This is really stupid since I am on the pill and we are not TTC. But DP has been told that he has some kind of chromosomal disorder (translocation?) which, from my reading, mainly of blogs, seems to suggest that there is a high chance of miscarriage if we were to conceive. The articles I've read say that most miscarriages would be early on and the couple aren't usually aware that they are happening.
The plan is that before we start TTC - in probably about a year or so, after we are married, we are going to see a genetic counsellor and find out what the score is, but ever since I've looked this stuff up I've started to get really paranoid every time I have a period. It hasn't been every time because we have been living apart due to an international move, so haven't always been sexually active, but when we have been I get really worried when my period arrives. I use a mooncup and I've been frightened to look at the contents just in case I see that I've miscarried.
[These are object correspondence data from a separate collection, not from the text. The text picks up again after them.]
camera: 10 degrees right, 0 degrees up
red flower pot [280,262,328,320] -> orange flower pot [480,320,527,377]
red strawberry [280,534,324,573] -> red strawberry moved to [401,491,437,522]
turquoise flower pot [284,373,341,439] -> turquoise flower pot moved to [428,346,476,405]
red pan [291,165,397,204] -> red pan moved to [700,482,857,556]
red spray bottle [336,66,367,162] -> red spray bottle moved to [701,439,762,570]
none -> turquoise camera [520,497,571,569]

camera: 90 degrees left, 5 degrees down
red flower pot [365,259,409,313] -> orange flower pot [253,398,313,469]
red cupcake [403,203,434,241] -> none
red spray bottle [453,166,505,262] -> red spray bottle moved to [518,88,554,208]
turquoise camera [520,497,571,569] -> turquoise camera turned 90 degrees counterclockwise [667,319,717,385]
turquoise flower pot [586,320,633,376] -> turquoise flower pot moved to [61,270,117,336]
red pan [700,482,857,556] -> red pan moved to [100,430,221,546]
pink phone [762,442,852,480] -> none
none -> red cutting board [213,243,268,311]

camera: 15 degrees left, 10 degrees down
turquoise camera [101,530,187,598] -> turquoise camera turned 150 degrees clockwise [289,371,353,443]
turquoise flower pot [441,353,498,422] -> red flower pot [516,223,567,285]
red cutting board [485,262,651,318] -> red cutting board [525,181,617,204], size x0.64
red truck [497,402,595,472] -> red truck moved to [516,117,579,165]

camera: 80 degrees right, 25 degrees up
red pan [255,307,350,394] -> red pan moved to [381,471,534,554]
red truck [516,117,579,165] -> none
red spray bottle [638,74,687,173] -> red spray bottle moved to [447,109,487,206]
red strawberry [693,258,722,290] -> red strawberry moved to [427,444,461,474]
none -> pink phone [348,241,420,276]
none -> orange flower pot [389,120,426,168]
What's not helping is that recently it seems like my periods have changed and I've been getting clots which I've never had before, and (at least once) a piece of spongy-looking tissue, which I asked about on here and was reassured it was probably womb lining. I've also been getting stringy, mucousy blood which I don't remember having before.
I've only just realised today how worried and scared I am feeling about it. I know it's ridiculous because I'm on the pill and it's rather unlikely we would have conceived anyway. (Although this month I did miss one, we used condoms for 7 days afterwards, but had already had sex a few days before and I couldn't get the MAP). Possibly also DP made me feel a bit jumpy this month because he said he had a "weird feeling" I might be pregnant and asked me to do a test (which I didn't, because it was far too early). I am absolutely the world's worst at convincing myself I'm pregnant when I'm not and apparently don't need much persuading 
But yes - oh god, this is an epic ramble. I am wondering if, firstly, I am freaking out unnecessarily - is it one of those situations where if I'm going "Oh, I'm not sure, there's maybe something, but I don't know" then it definitely isn't the case because it would be far more obvious? And secondly, in the (very unlikely, I am sure) event that I did have a miscarriage at 4 weeks or before, would there be anything to see anyway? ie, am I freaking myself out for no reason when realistically I would never actually know?